In a double-slit interference pattern, the position of the \( n \)-th bright fringe is given by: \[ y_n = \frac{n \lambda D}{d} \] Where:

• \( y_n \) = Position of the \( n \)-th bright fringe
• \( \lambda \) = Wavelength of light
• \( D \) = Distance between slits and screen
• \( d \) = Distance between the slits

Step 2: Given Data

For wavelength \( \lambda_1 = 600 \) nm and the 10th bright fringe: \[ y_{10} = 10 \text{ mm} \]

For wavelength \( \lambda_2 = 660 \) nm, we need to find the new position of the 10th bright fringe.
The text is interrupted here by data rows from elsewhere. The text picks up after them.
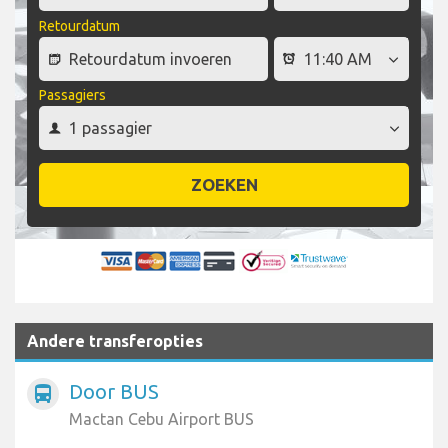
Retourdatum
Passagiers
ZOEKEN
Andere transferopties
Door BUS
directions_bus
Mactan Cebu Airport BUS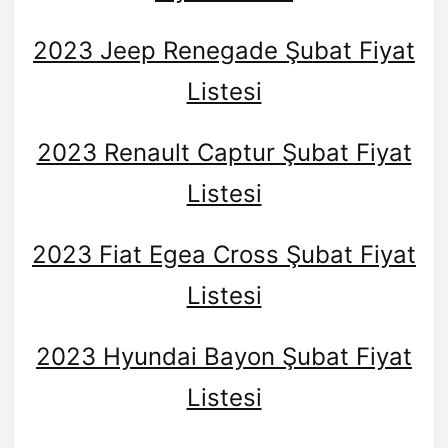
2023 Jeep Renegade Şubat Fiyat
Listesi
2023 Renault Captur Şubat Fiyat
Listesi
2023 Fiat Egea Cross Şubat Fiyat
Listesi
2023 Hyundai Bayon Şubat Fiyat
Listesi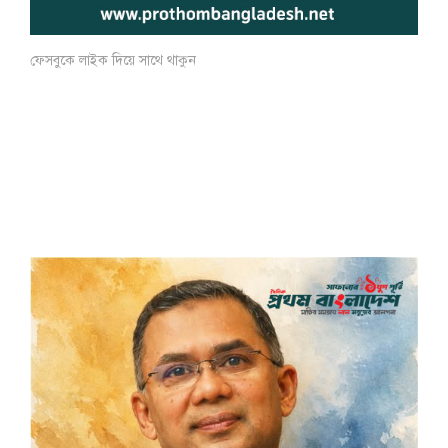
ফেসবুকে লাইক দিয়ে সাথে থাকুন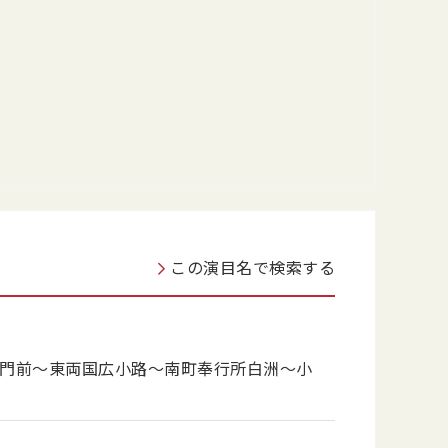
この演目名で検索する
院門前〜東両国広小路〜南町奉行所白洲〜小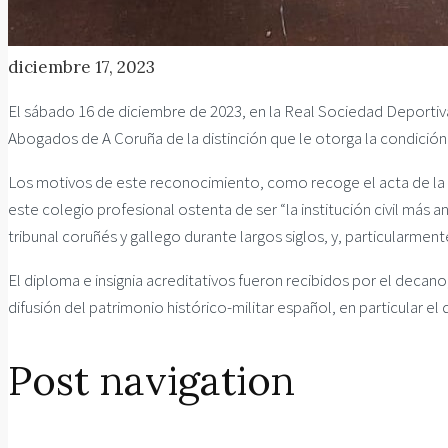
diciembre 17, 2023
El sábado 16 de diciembre de 2023, en la Real Sociedad Deportiva
Abogados de A Coruña de la distinción que le otorga la condició
Los motivos de este reconocimiento, como recoge el acta de la a
este colegio profesional ostenta de ser “la institución civil más a
tribunal coruñés y gallego durante largos siglos, y, particularmen
El diploma e insignia acreditativos fueron recibidos por el deca
difusión del patrimonio histórico-militar español, en particular el 
Post navigation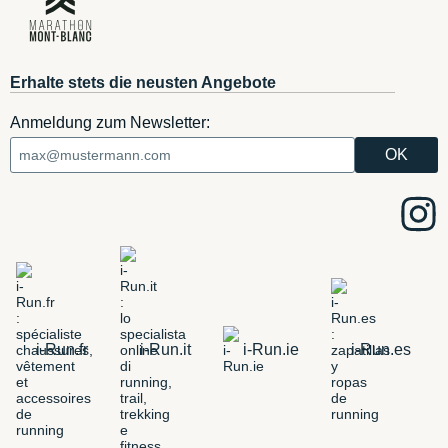
Erhalte stets die neusten Angebote
Anmeldung zum Newsletter:
i-Run.fr
i-Run.it
i-Run.ie
i-Run.es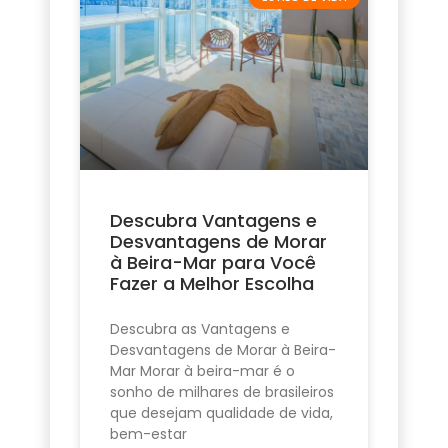
Descubra Vantagens e
Desvantagens de Morar
à Beira-Mar para Você
Fazer a Melhor Escolha
Descubra as Vantagens e
Desvantagens de Morar à Beira-
Mar Morar à beira-mar é o
sonho de milhares de brasileiros
que desejam qualidade de vida,
bem-estar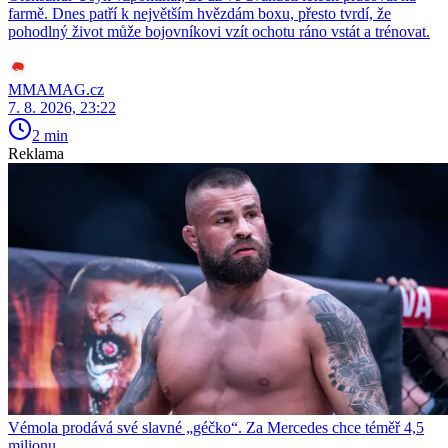
farmě. Dnes patří k největším hvězdám boxu, přesto tvrdí, že
pohodlný život může bojovníkovi vzít ochotu ráno vstát a trénovat.
MMAMAG.cz
7. 8. 2026, 23:22
2 min
Reklama
Vémola prodává své slavné „géčko“. Za Mercedes chce téměř 4,5
milionu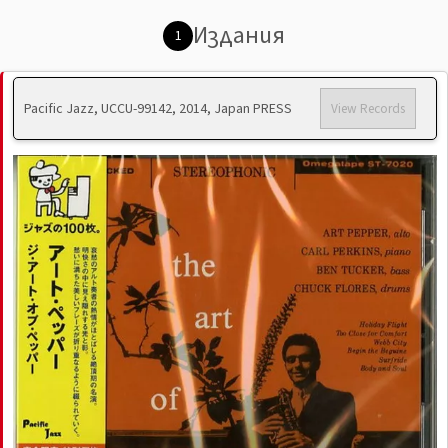
Издания
1
Pacific Jazz, UCCU-99142, 2014, Japan PRESS
View Records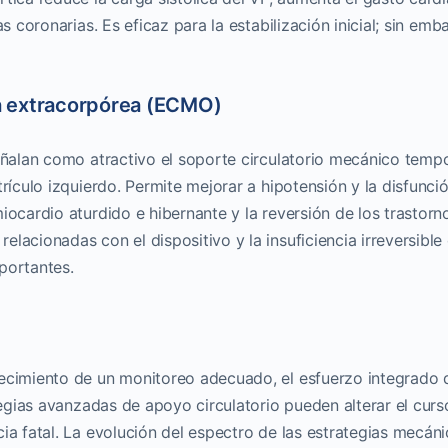
as coronarias. Es eficaz para la estabilización inicial; sin emb
a extracorpórea (ECMO)
señalan como atractivo el soporte circulatorio mecánico temp
trículo izquierdo. Permite mejorar a hipotensión y la disfunci
ocardio aturdido e hibernante y la reversión de los trastorn
lacionadas con el dispositivo y la insuficiencia irreversible
portantes.
lecimiento de un monitoreo adecuado, el esfuerzo integrado 
ategias avanzadas de apoyo circulatorio pueden alterar el curs
ia fatal. La evolución del espectro de las estrategias mecán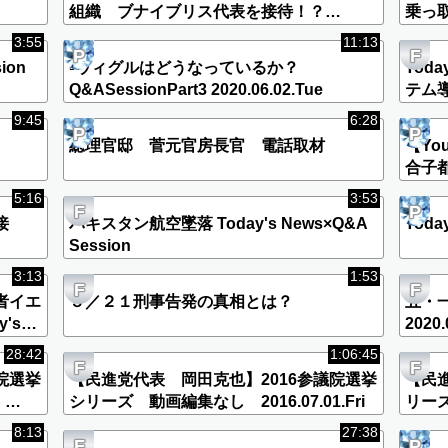
組織 ブナイブリス代表を接待！？
乗っ
Today's News
3:55
11:13
P
F
ion
▫️ウィグルはどうなっているか？
Tod
Q&ASessionPart3 2020.06.02.Tue
テム
9:45
6:28
P
P
総理官邸 菅元官房長官 電話取材
【Yo
合子
元！
5:16
3:53
F
P
接
パキスタン航空墜落 Today's News×Q&A
Today
Session
3:13
1:53
F
F
者イエ
５／２１刑事告発の真相とは？
五・
's
2020.
28:42
1:06:45
F
F
院選挙
【民進党代表 岡田克也】2016参議院選挙
【民
見
シリーズ 動画編集なし 2016.07.01.Fri
リー
2016.
8:13
27:38
F
P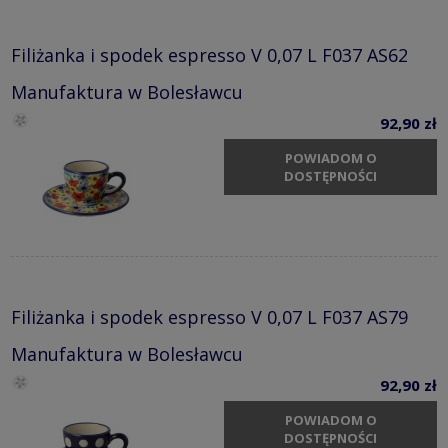
Filiżanka i spodek espresso V 0,07 L F037 AS62
Manufaktura w Bolesławcu
92,90 zł
POWIADOM O
DOSTĘPNOŚCI
Filiżanka i spodek espresso V 0,07 L F037 AS79
Manufaktura w Bolesławcu
92,90 zł
POWIADOM O
DOSTĘPNOŚCI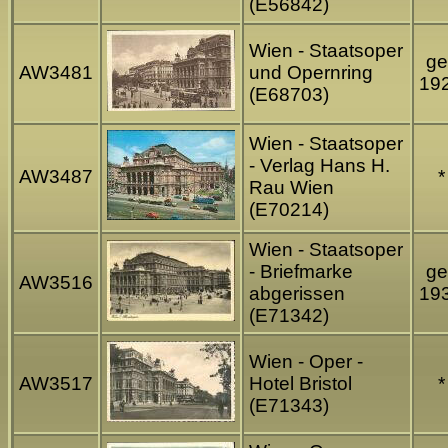
(E56842)
Wien - Staatsoper
ge
AW3481
und Opernring
19
(E68703)
Wien - Staatsoper
- Verlag Hans H.
AW3487
*
Rau Wien
(E70214)
Wien - Staatsoper
- Briefmarke
ge
AW3516
abgerissen
19
(E71342)
Wien - Oper -
AW3517
Hotel Bristol
*
(E71343)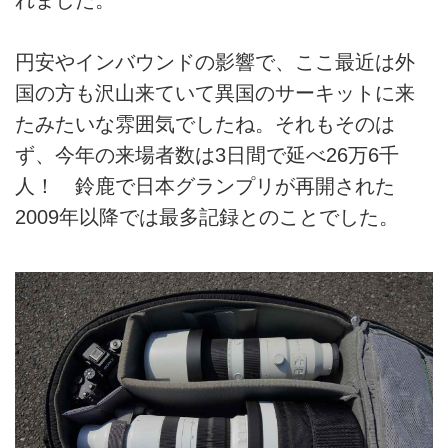
円安やインバウンドの影響で、ここ最近は外
国の方も沢山来ていて異国のサーキットに来
たみたいな雰囲気でしたね。それもそのは
ず、今年の来場者数は3日間で延べ26万6千
人！ 鈴鹿で日本グランプリが再開された
2009年以降では最多記録とのことでした。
Step 3: Finding the New Position

From the formula, the position of the fringe is directly proportional to the wavelength of light. \[ \frac{y_{10}'}{y_{10}} = \frac{\lambda_2}{\lambda_1} \] \[ y_{10}' = y_{10} \times \frac{\lambda_2}{\lambda_1} \] \[ y_{10}' = 10 \times \frac{660}{600} \] \[ y_{10}' = 10 \times 1.1 = 11 \text{ mm} \]

Final Answer:

The distance of the 10th bright fringe from the central maximum is: \[ \boldsymbol{11 \text{ mm}} \]

Answer 2

Step 1: Understand the given data.
We are performing a double-slit interference experiment with the following data:
Wavelength of light \( \lambda_1 = 600 \, \text{nm} \)
Position of the 10th bright fringe from the central maximum \( y_1 = 10 \, \text{mm} \)
We need to find the new position \( y_2 \) of the same 10th bright fringe when the wavelength is changed to \( \lambda_2 = 660 \, \text{nm} \).

Step 2: Recall the fringe position formula.
For the \( n \)-th bright fringe in an interference pattern:
\[ y = \frac{n \lambda D}{d} \] where \( D \) is the distance between the screen and the slits, and \( d \) is the distance between the slits.
Since \( D \) and \( d \) remain constant, we can write:
\[ \frac{y_2}{y_1} = \frac{\lambda_2}{\lambda_1} \]

Step 3: Substitute the given values.
\[ y_2 = y_1 \times \frac{\lambda_2}{\lambda_1} = 10 \times \frac{660}{600} = 10 \times 1.1 = 11 \, \text{mm} \]

Step 4: Conclusion.
When the wavelength increases from 600 nm to 660 nm, the entire fringe pattern expands, and the 10th bright fringe shifts outward.

Final Answer:
\[ \boxed{11 \, \text{mm}} \]